Amy Sample Ward, CEO of the Nonprofit Technology Enterprise Network, said, “I would love to see digital tools enabling accessibility in a diverse way through everyday life. Digital wallets via devices that are affordable and accessible used for ease, as well as a way to navigate around physical disabilities that could make carrying a wallet or getting out cash or credit cards difficult. Options to navigate a customer service situation like going to the post office, buying dog food, or shopping for new shoes via devices as desired for folks with diverse challenges with waiting in line, carrying heavy items, handling loud or overwhelming situations, or otherwise to make the experience more efficient.
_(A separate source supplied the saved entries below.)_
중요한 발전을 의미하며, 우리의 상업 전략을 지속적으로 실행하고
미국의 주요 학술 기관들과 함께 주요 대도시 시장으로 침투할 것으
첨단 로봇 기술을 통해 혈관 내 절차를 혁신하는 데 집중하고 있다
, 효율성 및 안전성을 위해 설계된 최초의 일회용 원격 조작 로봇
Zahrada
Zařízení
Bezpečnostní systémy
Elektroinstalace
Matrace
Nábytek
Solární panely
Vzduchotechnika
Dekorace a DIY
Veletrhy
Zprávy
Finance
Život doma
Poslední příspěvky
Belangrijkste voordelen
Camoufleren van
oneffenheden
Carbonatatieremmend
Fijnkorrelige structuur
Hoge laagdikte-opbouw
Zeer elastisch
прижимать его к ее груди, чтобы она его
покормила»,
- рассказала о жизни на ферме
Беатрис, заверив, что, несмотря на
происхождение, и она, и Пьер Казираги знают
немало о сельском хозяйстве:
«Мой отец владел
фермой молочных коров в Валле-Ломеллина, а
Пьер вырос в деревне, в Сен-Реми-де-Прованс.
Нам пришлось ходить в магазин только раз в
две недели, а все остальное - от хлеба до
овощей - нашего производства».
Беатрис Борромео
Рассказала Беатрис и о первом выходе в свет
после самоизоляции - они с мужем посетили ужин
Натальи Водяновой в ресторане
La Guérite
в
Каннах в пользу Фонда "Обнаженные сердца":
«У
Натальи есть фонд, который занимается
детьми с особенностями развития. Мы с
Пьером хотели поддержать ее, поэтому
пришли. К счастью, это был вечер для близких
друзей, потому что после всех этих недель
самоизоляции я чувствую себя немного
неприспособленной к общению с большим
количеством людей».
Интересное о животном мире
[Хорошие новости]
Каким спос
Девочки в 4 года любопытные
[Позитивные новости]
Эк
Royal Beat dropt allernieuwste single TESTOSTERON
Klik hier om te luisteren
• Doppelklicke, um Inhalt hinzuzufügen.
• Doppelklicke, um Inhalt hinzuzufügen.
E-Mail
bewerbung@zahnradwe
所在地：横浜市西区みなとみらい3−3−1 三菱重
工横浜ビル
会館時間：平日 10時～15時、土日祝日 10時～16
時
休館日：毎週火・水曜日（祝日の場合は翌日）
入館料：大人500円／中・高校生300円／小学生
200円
Even a general acceptance that digital forms of participation are equal to (and not a lesser or additional request) non-digital participation, from work to education to social life.”

Amy Gonzales, an associate professor of communication and information technologies at the University of California-Santa Barbara, wrote, “Ensuring that job searches, education, health care and other everyday activities do not require that people have access to the internet will be important to mitigate inequalities caused by widespread ICT adoption.

“We must create and protect information redundancies (i.e., use both ‘paper’ AND ‘plastic’); a new and improved digital realm should still also retain many of the organizational processes of a non-digital realm. Unlike many other information innovations widely adopted over the past 100 years (phones, radios, televisions), the upkeep costs of digital computing are much higher. Thus, we must not assume persistent digital access for all, especially not expecting that everyone can accomplish activities that require a large screen or substantial amounts of data.”